Annie Hall is far from my favorite Woody Allen movie. I don’t dislike it, but it seems preliminary to me, which Manhattan, practically his next picture, most certainly does not. (Neither does Interiors, the intervening film; but Interiors turns out to be the first of a clutch of beautifully bleak movies that Allen has made over the years; Another Woman is my favorite, while Match Point is actually thrilling. While unmistakeably the work of Woody Allen, these titles seem to me to stand to one side of his typical output, which amounts to a response, not an homage, to the great European filmmakers of the mid-Twentieth Century. Manhattan is the first fully-formed mainstream Woody Allen movie.) The good thing about my watching other Allen films much more often is that Annie Hall is always fresh, which it really ought to be; it’s actually rather delicate — fragile. This is partly because Diane Keaton is, effectively, a child actress, younger in a way than Jodie Foster in Taxi Driver. Oh, she may have been biologically close to thirty, but she was barely halfway to the mature greatness, the all-American comic mastery of The Family Stone and Something’s Gotta Give. When Annie Hall was over, I had to watch Morning Glory (Keaton’s second film with Rachel McAdams, whom she mentions very favorably in her memoir). I couldn’t believe how much more than was to Diane Keaton in Morning Glory, even though it’s a supporting role, than there is in Annie Hall.
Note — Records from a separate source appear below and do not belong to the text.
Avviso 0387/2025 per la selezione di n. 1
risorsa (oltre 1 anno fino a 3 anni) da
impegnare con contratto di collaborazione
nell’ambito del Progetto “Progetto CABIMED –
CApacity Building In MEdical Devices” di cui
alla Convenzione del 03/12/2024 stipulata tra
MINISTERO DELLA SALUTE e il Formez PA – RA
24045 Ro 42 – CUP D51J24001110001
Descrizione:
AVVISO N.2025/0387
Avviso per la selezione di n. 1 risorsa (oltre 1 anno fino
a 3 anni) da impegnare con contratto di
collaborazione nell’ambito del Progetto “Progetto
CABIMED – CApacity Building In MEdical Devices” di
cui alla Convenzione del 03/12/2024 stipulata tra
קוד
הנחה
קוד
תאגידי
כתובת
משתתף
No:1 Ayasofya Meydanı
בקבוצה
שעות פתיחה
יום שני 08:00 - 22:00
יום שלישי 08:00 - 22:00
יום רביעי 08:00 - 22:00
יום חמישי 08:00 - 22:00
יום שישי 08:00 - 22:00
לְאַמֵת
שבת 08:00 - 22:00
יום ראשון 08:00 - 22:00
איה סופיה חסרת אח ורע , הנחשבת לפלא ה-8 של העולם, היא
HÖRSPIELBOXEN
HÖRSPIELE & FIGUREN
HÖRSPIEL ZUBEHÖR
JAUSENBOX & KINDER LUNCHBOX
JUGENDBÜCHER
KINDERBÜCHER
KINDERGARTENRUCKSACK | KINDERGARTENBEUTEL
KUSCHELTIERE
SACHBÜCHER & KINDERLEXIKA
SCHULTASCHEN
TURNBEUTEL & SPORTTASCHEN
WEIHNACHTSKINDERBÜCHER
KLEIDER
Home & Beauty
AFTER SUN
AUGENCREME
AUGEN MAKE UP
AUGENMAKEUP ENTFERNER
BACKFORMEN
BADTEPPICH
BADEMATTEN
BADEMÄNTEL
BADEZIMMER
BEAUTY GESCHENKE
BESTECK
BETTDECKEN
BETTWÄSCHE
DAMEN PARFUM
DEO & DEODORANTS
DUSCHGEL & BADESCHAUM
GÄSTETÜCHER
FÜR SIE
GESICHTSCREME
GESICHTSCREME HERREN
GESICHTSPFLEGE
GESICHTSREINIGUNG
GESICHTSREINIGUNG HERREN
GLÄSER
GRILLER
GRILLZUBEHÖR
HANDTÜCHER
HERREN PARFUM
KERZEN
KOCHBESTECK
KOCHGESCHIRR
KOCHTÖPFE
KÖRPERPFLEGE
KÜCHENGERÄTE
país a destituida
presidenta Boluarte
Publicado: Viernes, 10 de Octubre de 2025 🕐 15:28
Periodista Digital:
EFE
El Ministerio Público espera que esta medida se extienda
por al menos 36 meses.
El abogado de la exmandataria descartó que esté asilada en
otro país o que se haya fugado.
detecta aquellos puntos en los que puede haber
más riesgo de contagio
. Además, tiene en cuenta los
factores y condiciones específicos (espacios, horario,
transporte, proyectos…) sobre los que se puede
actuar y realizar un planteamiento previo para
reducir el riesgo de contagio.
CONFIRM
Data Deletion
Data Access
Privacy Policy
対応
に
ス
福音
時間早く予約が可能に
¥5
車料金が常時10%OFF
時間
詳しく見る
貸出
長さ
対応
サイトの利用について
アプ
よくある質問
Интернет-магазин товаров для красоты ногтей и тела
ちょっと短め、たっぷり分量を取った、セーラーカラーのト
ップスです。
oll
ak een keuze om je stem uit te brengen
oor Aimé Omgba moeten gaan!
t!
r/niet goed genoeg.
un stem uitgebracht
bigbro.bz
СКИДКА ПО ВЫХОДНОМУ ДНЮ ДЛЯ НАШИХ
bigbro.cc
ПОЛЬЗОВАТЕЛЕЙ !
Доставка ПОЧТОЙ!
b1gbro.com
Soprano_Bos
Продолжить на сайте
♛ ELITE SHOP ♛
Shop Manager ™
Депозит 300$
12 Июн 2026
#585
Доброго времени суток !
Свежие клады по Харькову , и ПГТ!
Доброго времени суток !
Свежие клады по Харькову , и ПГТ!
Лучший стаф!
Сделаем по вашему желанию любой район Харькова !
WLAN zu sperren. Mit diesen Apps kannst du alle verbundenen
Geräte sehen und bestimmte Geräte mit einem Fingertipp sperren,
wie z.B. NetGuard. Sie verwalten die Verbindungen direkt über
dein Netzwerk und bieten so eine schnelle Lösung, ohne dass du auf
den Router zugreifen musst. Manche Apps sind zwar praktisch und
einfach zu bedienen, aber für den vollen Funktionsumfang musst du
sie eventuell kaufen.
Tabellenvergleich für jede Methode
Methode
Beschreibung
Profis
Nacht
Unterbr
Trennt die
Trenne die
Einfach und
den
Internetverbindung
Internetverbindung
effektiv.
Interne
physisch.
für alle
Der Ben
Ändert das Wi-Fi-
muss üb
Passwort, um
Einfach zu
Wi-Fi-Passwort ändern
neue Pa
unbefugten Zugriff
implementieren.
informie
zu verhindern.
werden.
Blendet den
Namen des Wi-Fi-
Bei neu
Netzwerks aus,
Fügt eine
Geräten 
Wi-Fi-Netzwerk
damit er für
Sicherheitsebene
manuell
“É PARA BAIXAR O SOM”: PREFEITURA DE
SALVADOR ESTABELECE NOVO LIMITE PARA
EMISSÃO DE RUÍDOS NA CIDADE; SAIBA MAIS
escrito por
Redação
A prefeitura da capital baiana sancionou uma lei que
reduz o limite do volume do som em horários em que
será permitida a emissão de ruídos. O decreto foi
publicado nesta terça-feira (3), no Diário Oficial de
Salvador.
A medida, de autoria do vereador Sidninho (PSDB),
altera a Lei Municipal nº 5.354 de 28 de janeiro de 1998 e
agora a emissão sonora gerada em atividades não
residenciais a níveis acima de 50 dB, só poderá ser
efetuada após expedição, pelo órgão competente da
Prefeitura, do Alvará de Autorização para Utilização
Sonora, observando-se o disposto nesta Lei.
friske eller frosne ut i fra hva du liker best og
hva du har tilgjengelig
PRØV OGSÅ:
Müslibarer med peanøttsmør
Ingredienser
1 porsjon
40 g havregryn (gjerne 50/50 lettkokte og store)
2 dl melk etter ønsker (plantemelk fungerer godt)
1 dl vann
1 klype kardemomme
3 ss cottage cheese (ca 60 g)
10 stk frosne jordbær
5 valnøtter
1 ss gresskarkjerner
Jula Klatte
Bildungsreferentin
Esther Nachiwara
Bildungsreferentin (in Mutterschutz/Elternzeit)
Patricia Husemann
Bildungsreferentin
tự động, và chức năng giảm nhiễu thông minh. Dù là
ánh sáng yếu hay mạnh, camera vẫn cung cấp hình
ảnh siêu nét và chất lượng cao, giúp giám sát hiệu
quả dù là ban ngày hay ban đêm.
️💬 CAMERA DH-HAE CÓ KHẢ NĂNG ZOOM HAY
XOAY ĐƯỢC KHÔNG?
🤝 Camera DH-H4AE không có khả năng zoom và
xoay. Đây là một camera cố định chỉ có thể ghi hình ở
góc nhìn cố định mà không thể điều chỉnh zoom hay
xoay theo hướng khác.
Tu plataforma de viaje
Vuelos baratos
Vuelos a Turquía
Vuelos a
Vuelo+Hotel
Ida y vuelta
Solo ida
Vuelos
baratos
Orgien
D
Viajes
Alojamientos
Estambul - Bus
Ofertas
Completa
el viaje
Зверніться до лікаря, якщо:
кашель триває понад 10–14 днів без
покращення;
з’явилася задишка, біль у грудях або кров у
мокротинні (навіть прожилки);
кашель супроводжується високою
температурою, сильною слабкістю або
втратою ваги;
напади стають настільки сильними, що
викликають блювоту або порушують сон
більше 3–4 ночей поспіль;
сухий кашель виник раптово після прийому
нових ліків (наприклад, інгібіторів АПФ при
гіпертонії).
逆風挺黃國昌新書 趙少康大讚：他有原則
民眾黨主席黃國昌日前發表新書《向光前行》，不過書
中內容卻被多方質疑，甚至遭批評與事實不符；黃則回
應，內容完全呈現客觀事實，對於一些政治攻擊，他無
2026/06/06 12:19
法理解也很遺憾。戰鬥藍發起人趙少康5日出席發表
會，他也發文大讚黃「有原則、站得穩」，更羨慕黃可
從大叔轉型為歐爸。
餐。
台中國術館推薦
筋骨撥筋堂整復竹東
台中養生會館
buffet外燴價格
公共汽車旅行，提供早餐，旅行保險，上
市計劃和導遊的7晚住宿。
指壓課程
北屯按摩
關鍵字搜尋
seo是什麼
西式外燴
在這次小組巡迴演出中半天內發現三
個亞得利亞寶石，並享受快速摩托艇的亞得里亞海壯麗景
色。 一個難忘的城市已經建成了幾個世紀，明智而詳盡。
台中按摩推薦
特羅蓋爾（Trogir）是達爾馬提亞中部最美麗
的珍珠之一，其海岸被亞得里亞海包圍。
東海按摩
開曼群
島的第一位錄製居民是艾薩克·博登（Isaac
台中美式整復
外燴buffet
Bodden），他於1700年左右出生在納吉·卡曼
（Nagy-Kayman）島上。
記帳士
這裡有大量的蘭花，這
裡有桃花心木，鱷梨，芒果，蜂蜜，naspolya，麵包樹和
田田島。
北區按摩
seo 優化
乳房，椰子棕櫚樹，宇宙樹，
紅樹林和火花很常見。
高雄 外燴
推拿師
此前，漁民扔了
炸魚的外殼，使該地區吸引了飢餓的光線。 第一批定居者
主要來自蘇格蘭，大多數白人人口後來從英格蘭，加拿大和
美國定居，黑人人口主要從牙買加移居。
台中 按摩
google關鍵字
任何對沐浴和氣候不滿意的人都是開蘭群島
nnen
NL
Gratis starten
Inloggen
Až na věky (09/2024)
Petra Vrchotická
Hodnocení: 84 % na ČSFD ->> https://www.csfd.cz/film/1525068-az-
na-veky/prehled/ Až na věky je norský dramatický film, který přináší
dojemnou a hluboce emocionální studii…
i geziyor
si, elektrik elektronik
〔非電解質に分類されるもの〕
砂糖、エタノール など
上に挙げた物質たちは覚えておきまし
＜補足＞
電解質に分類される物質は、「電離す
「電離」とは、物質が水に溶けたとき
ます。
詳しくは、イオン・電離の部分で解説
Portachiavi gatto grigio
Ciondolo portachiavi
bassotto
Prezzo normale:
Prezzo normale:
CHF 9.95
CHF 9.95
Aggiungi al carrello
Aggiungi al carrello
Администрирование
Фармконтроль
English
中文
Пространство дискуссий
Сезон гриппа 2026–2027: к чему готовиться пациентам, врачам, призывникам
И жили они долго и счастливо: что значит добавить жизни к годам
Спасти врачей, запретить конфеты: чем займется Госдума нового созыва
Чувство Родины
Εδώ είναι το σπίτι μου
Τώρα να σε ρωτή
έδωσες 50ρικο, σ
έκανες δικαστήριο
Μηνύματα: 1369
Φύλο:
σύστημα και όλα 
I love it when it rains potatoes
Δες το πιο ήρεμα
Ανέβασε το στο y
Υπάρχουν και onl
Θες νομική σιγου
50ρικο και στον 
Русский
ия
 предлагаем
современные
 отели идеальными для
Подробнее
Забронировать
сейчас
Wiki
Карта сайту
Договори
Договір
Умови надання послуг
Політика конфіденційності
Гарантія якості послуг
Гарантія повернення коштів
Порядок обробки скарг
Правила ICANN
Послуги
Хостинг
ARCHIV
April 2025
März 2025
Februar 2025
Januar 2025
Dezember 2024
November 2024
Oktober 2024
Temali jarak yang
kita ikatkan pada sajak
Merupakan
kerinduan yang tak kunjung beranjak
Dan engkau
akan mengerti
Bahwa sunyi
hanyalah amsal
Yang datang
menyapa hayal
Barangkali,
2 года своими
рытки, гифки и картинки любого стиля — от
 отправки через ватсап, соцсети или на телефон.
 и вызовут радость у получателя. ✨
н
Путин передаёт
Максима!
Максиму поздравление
That’s because Annie Hall is, of course, Woody Allen’s fantasy. Colleen Peck is a real bitch. (Albeit a real bitch with a heart of gold and a crackerjack sense of the absurd.)

By the time Morning Glory was over, I had not only packed, but done all the ironing as well. which meant that I had a supply of pressed handkerchiefs to take to St Croix.  I had organized all of the last minute (bathroom) packing on the dining table, along with books, electronics, and even the beach towel that I’ve been using as a blanket lately. (I used the beach towel to wrap up the Klipsch iPod player and the iPad keyboard deck.) When we finally went to be at 11:30, I was ready to go. We were up at 5:30, in the car at six, and at the airport by 6:30. We arrived here at about 4:30 yesterday afternoon (Atlantic Time), and Kathleen took a nap right away. It was only when she woke up, before dinner, that we missed her second suitcase, a small purple roller filled with craft items mostly. Wish us luck on that one.